_TASK INPUT_
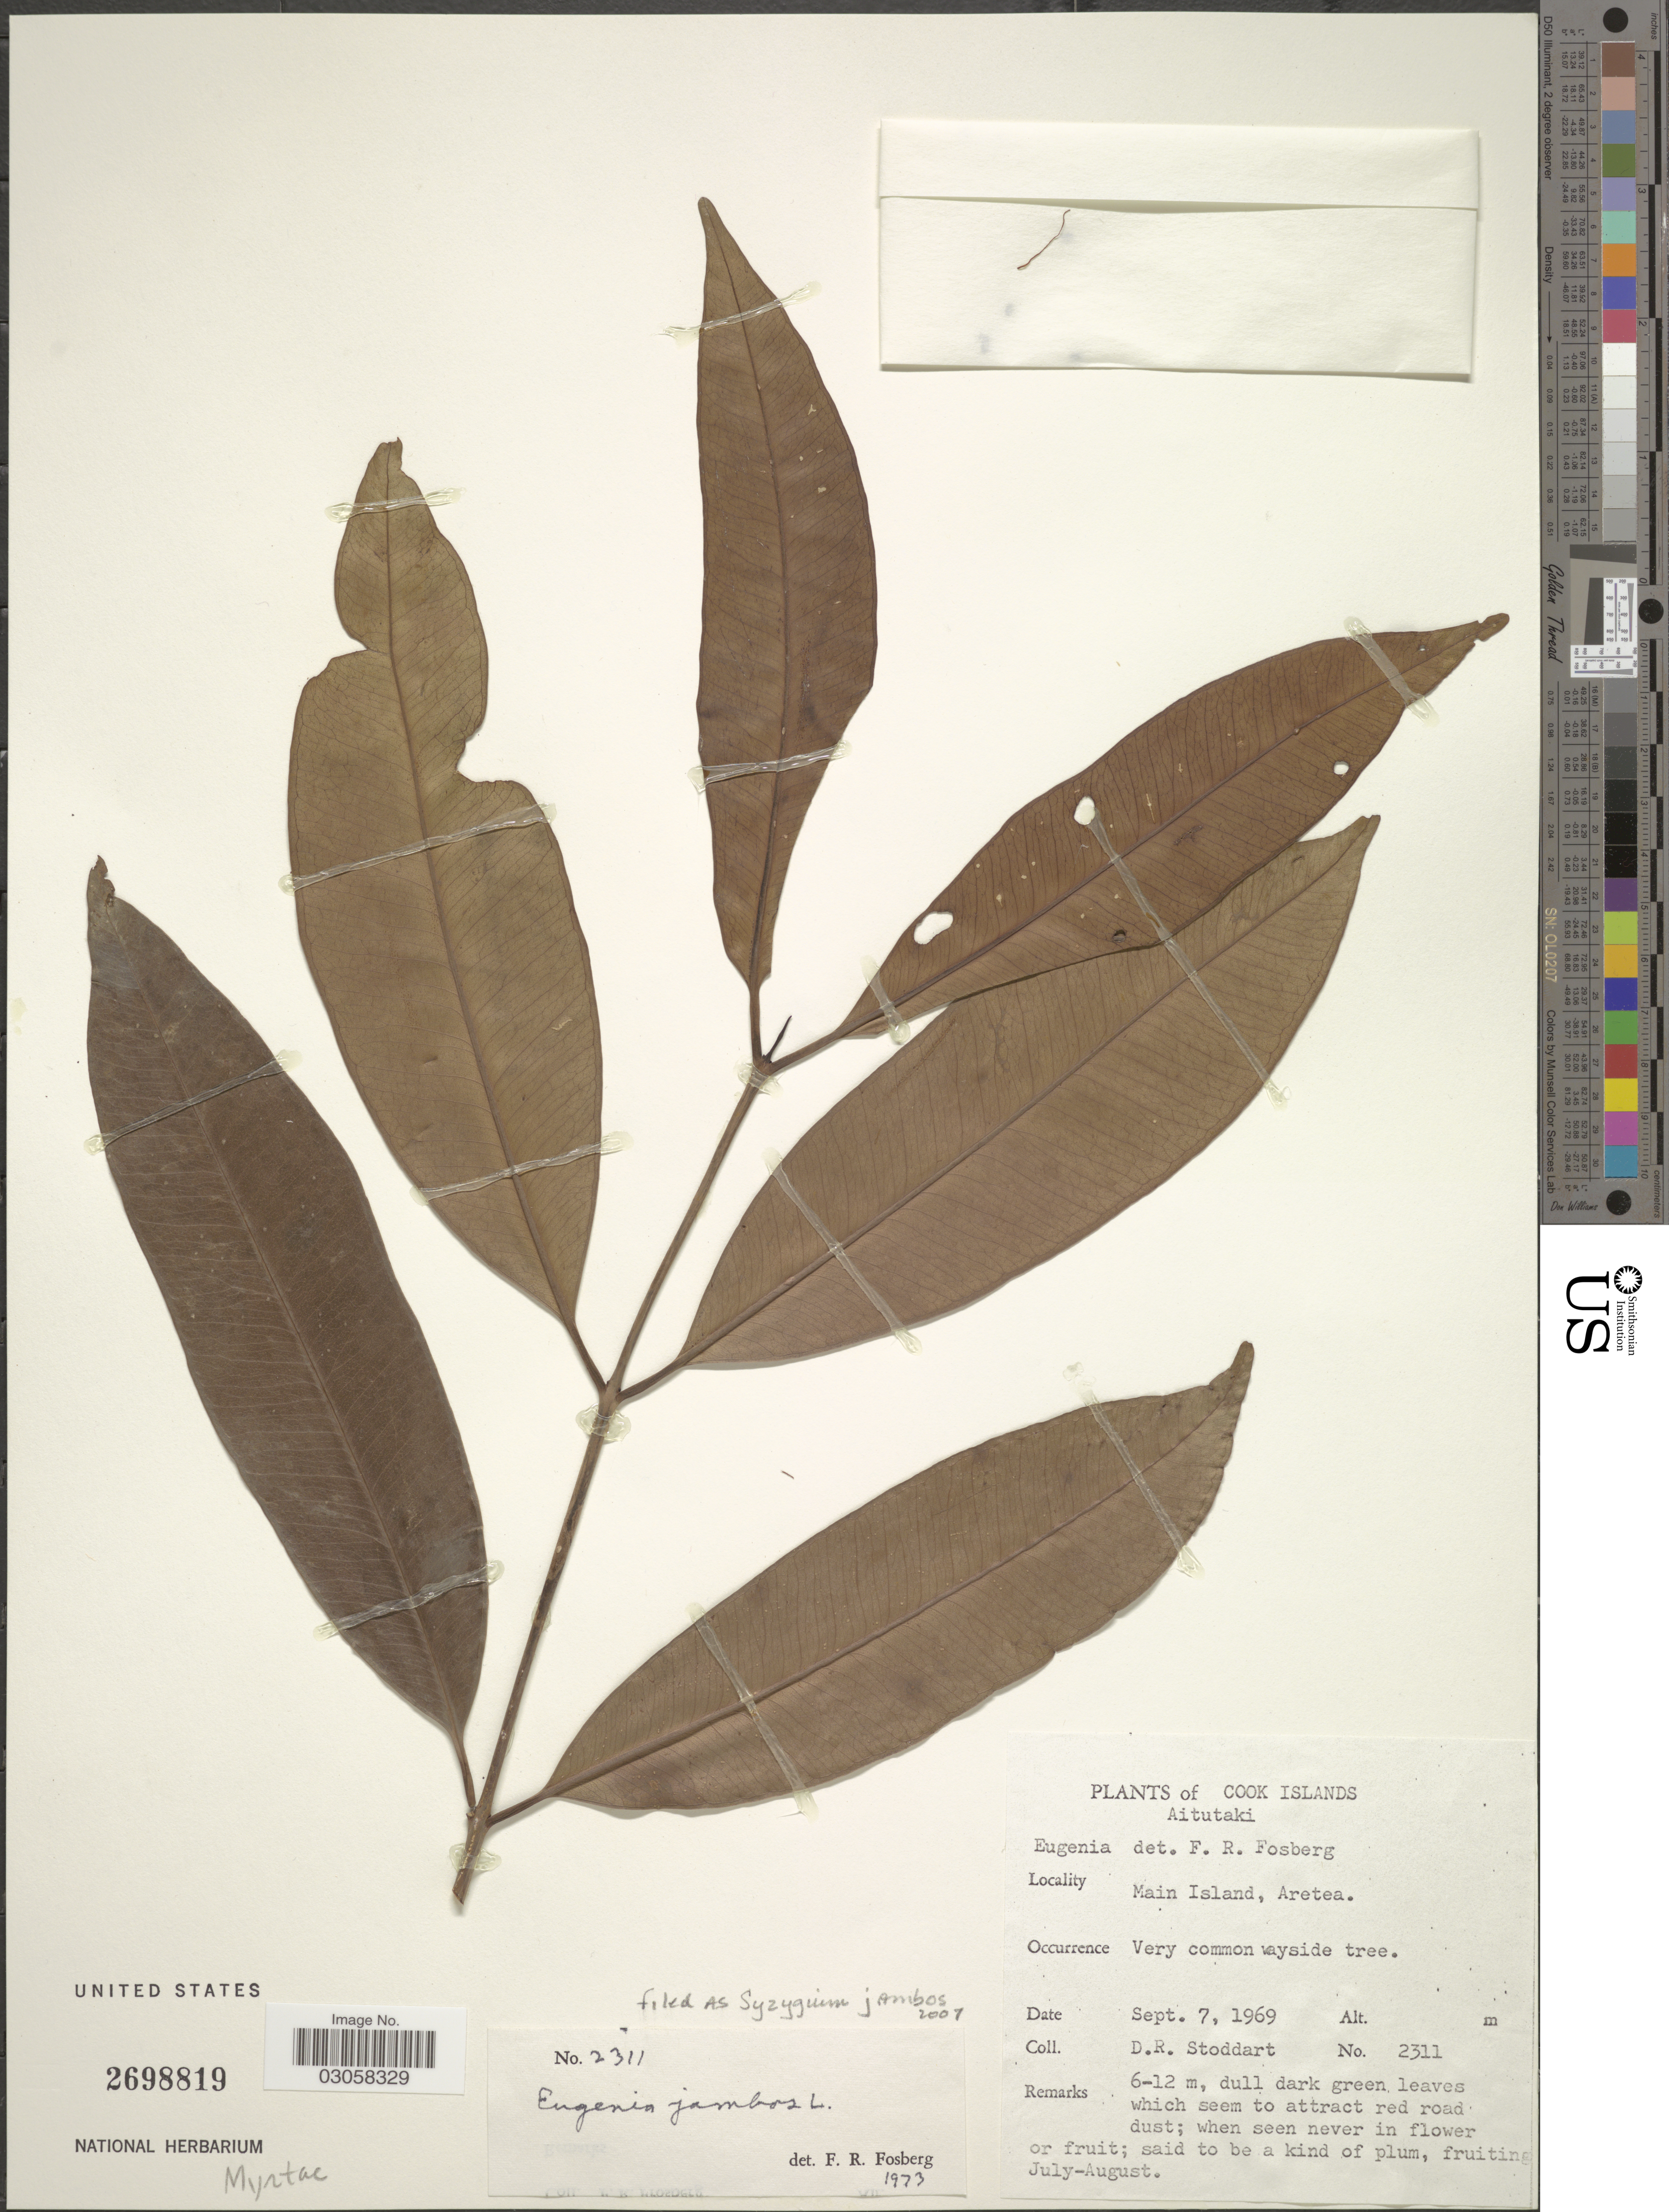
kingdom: Plantae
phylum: Tracheophyta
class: Magnoliopsida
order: Myrtales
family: Myrtaceae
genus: Syzygium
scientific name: Syzygium jambos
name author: (L.) Alston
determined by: Strong, Mark T., (BOT), Smithsonian Institution - National Museum of Natural History (UNITED STATES)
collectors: D. R. Stoddart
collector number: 2311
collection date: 1969-09-07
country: Cook Islands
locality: Aitutaki. Main Island, Aretea.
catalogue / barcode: US 2698819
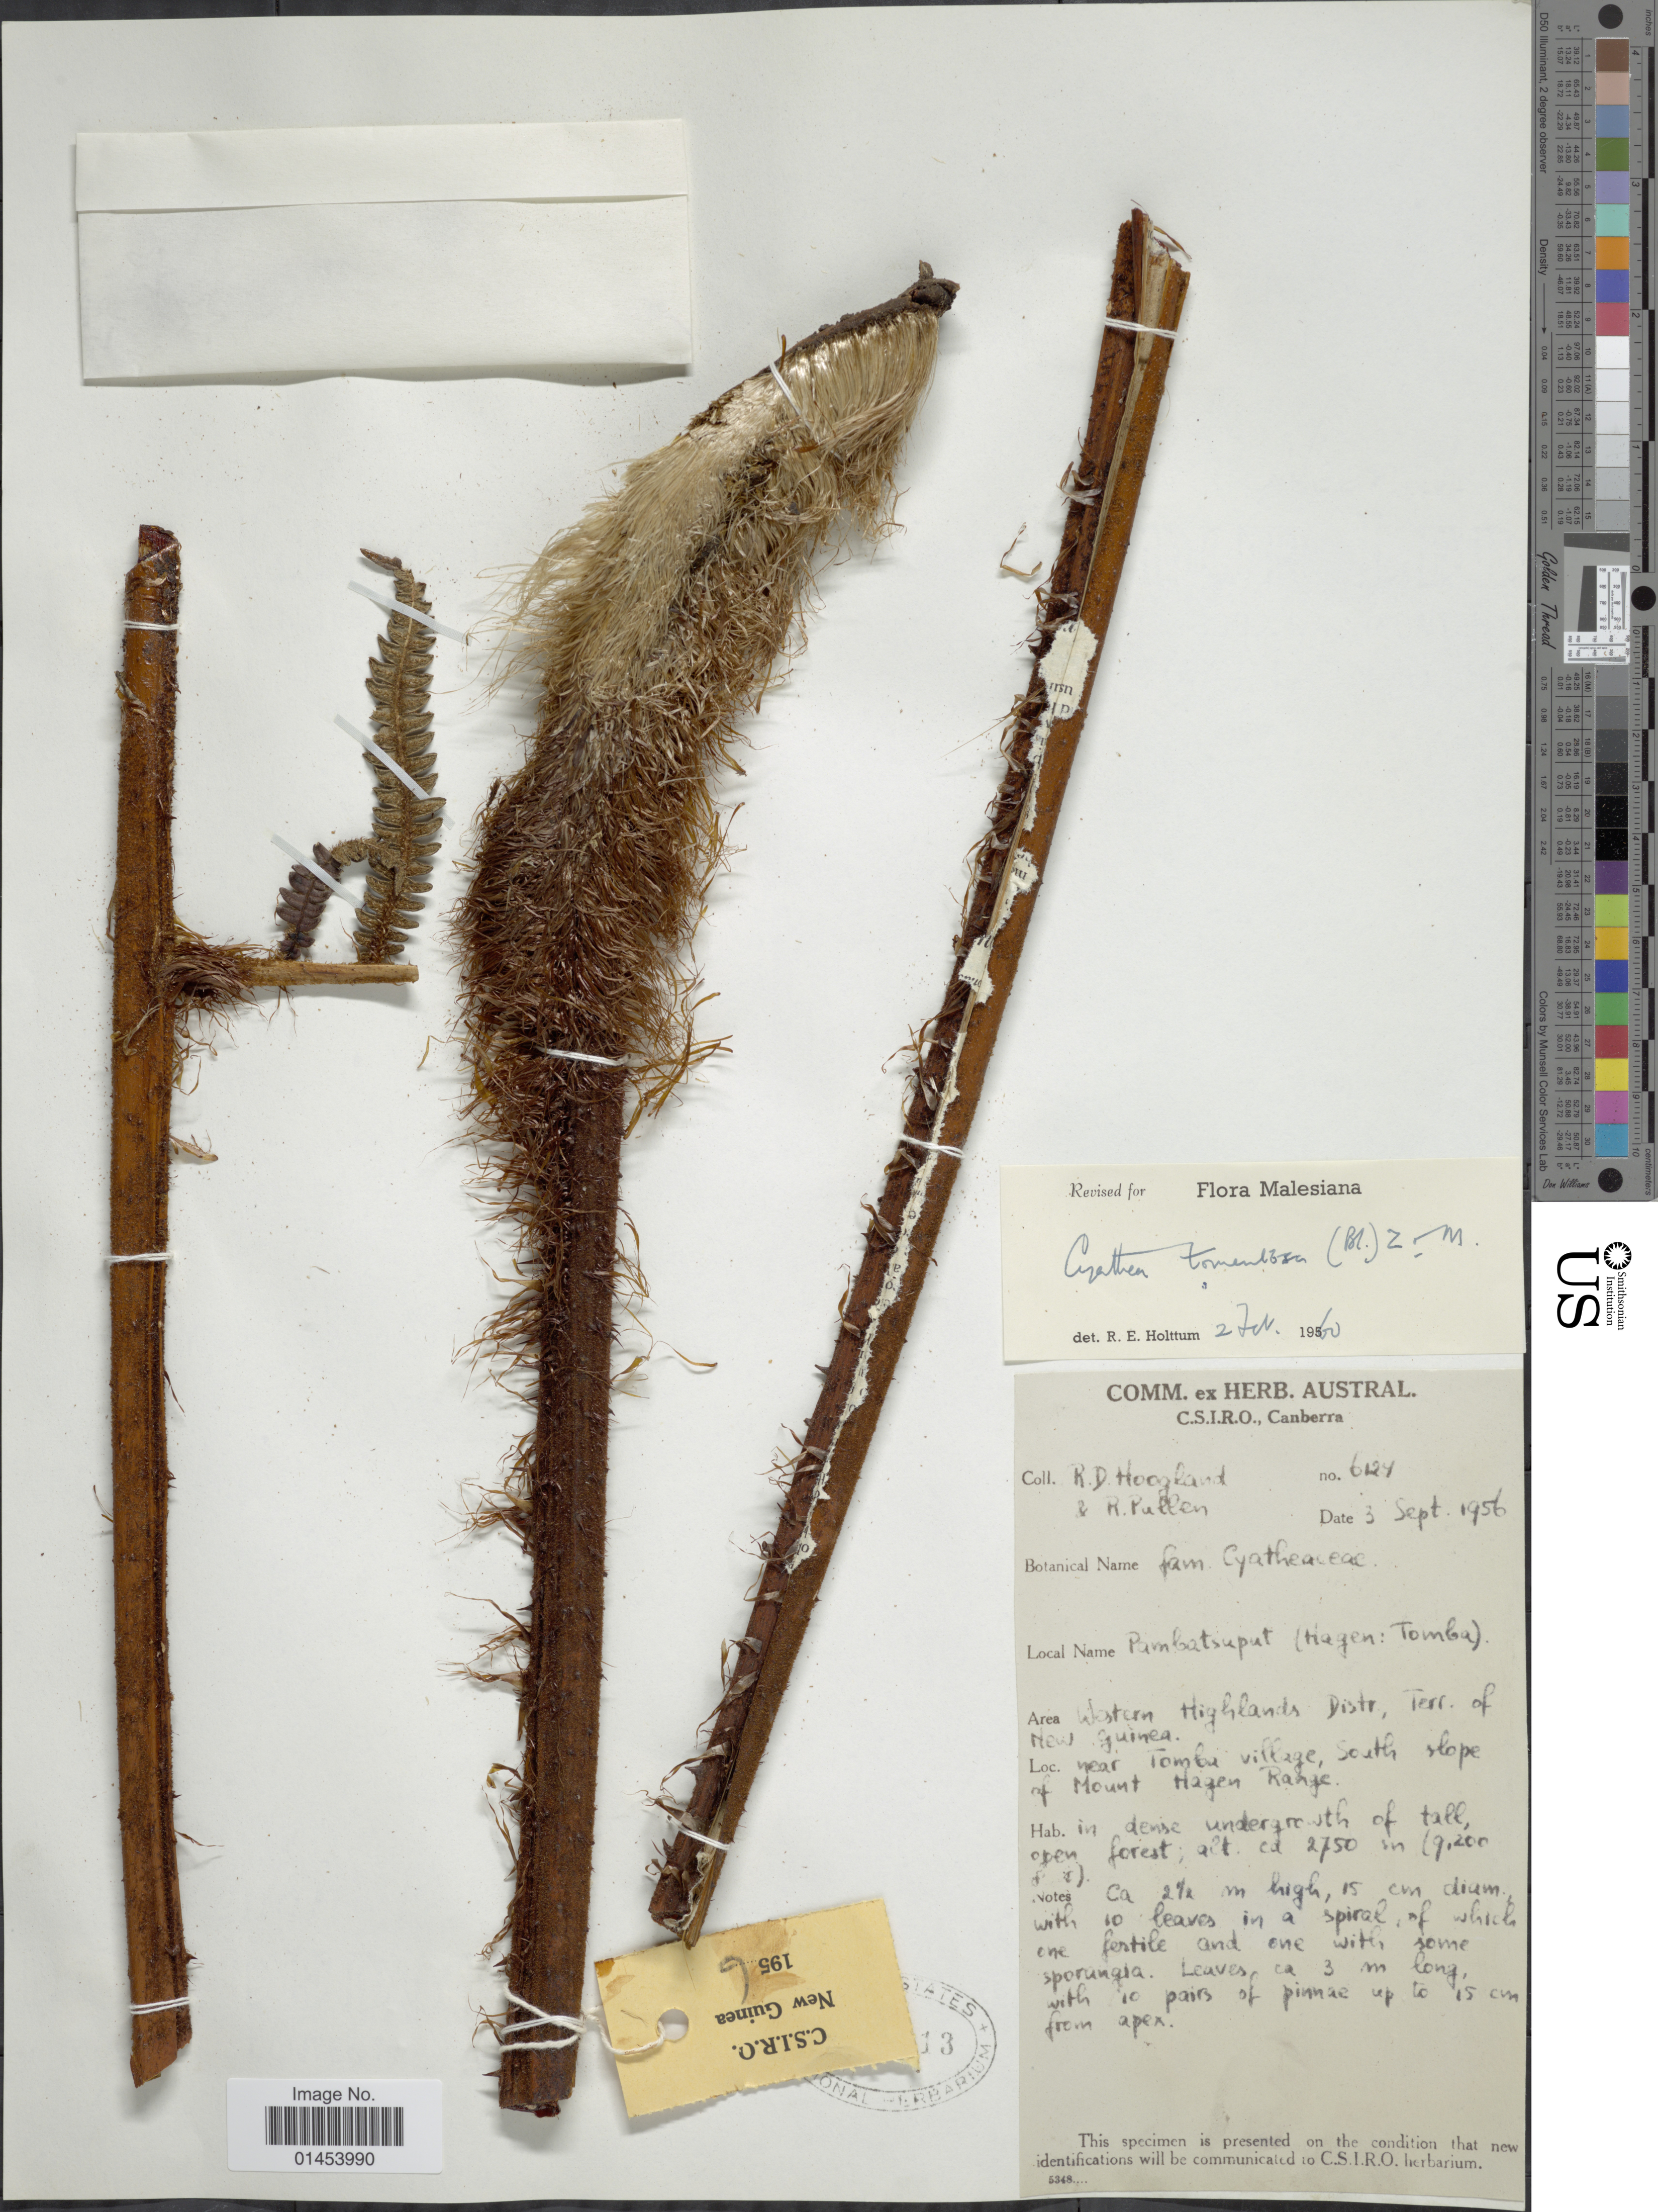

_GOAL_
Reproduce every line of the data above verbatim, omitting the pictures.

_WRITTEN ANSWER_
kingdom: Plantae
phylum: Tracheophyta
class: Magnoliopsida
order: Myrtales
family: Myrtaceae
genus: Syzygium
scientific name: Syzygium jambos
name author: (L.) Alston
determined by: Strong, Mark T., (BOT), Smithsonian Institution - National Museum of Natural History (UNITED STATES)
collectors: D. R. Stoddart
collector number: 2311
collection date: 1969-09-07
country: Cook Islands
locality: Aitutaki. Main Island, Aretea.
catalogue / barcode: US 2698819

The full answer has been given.